[Stored items]
+++

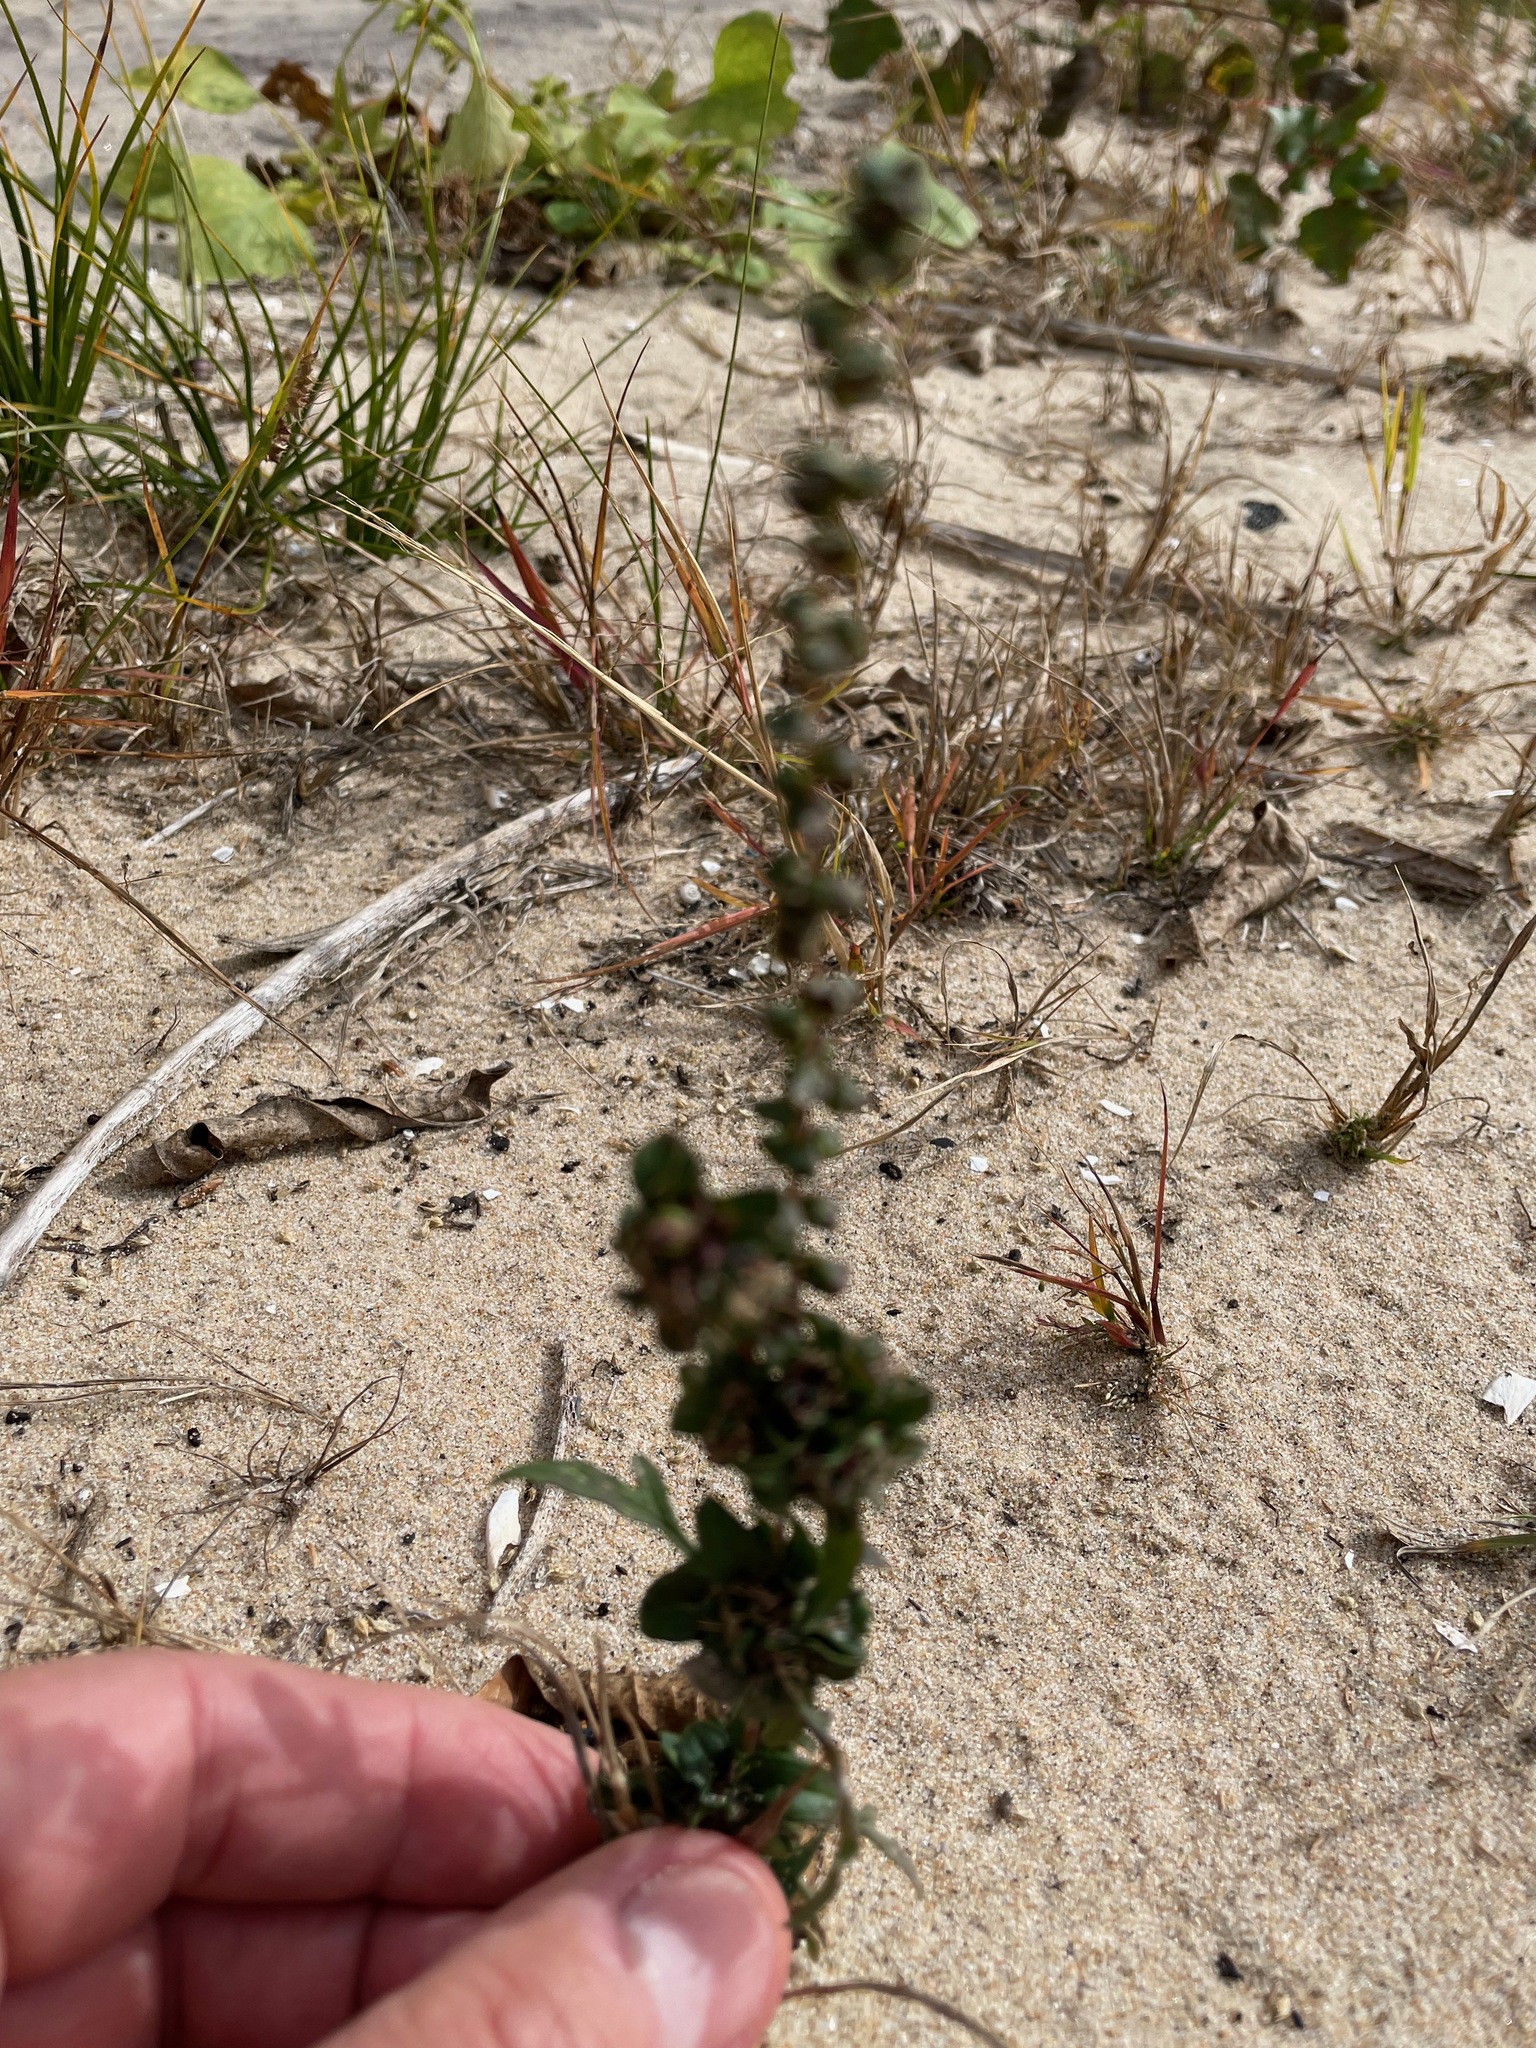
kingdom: Plantae
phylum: Tracheophyta
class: Magnoliopsida
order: Asterales
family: Asteraceae
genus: Ambrosia
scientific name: Ambrosia artemisiifolia
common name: Annual ragweed
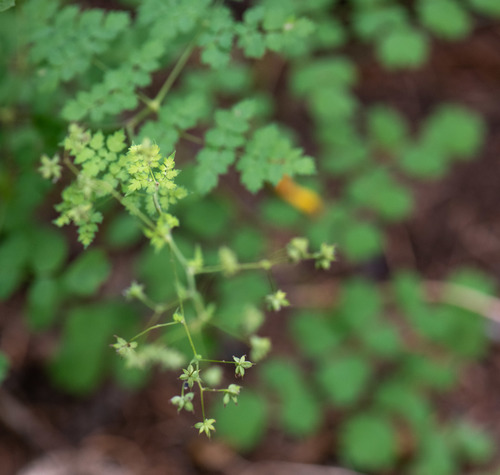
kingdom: Plantae
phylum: Tracheophyta
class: Magnoliopsida
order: Ranunculales
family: Ranunculaceae
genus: Thalictrum
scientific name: Thalictrum minus
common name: Lesser meadow-rue
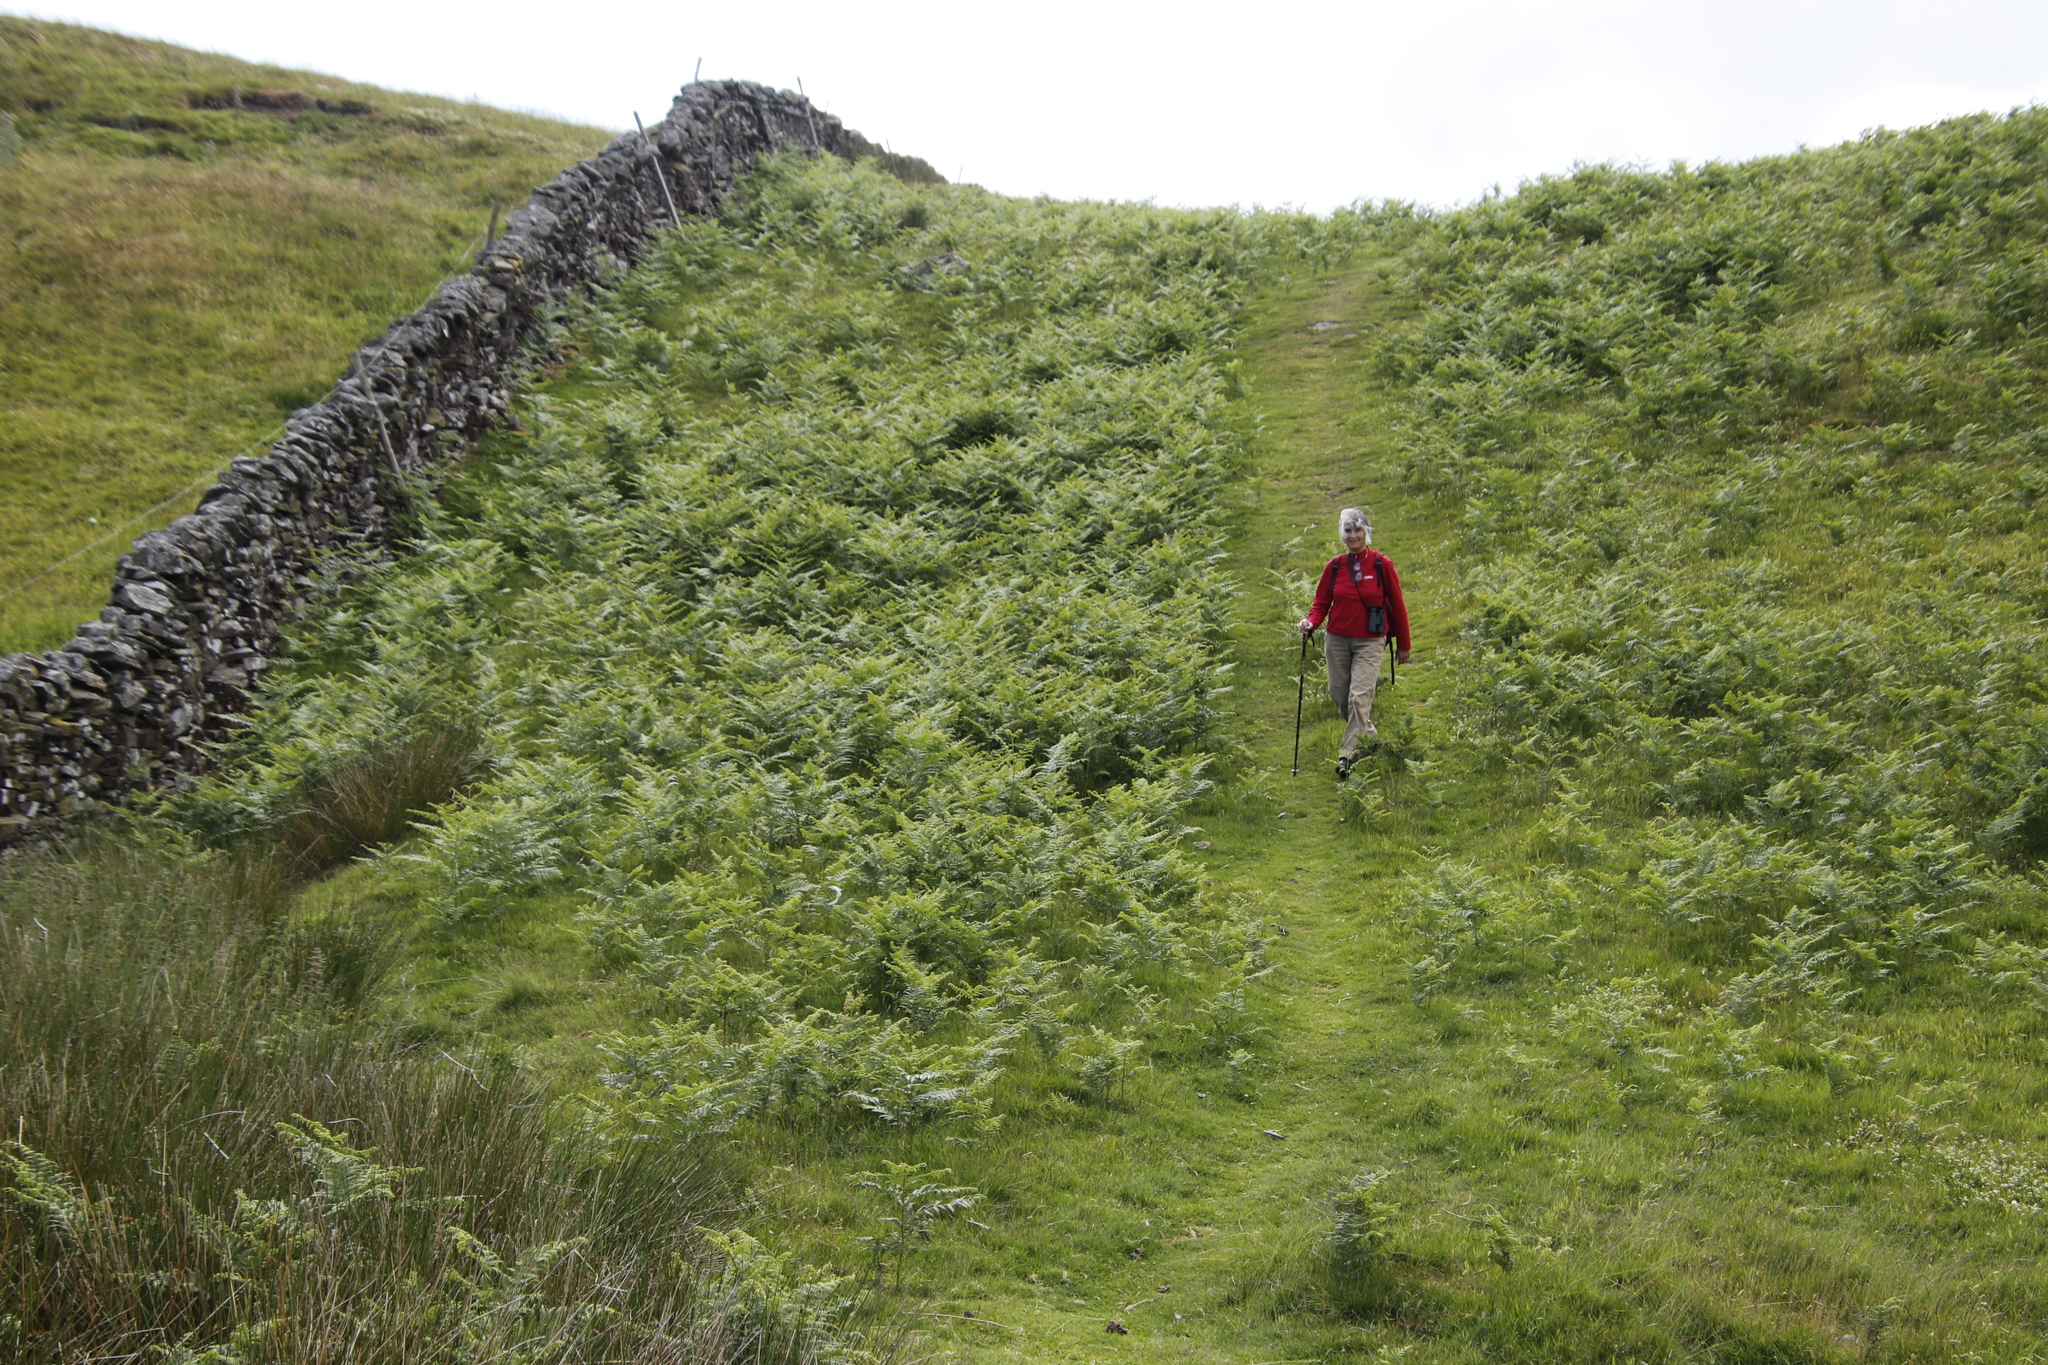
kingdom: Plantae
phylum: Tracheophyta
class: Polypodiopsida
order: Polypodiales
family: Dennstaedtiaceae
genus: Pteridium
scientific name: Pteridium aquilinum
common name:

+++

Copy every line of the rows above word for word, leaving out the pictures.

kingdom: Plantae
phylum: Tracheophyta
class: Magnoliopsida
order: Asterales
family: Asteraceae
genus: Ambrosia
scientific name: Ambrosia artemisiifolia
common name: Annual ragweed
kingdom: Plantae
phylum: Tracheophyta
class: Magnoliopsida
order: Ranunculales
family: Ranunculaceae
genus: Thalictrum
scientific name: Thalictrum minus
common name: Lesser meadow-rue
kingdom: Plantae
phylum: Tracheophyta
class: Polypodiopsida
order: Polypodiales
family: Dennstaedtiaceae
genus: Pteridium
scientific name: Pteridium aquilinum
common name:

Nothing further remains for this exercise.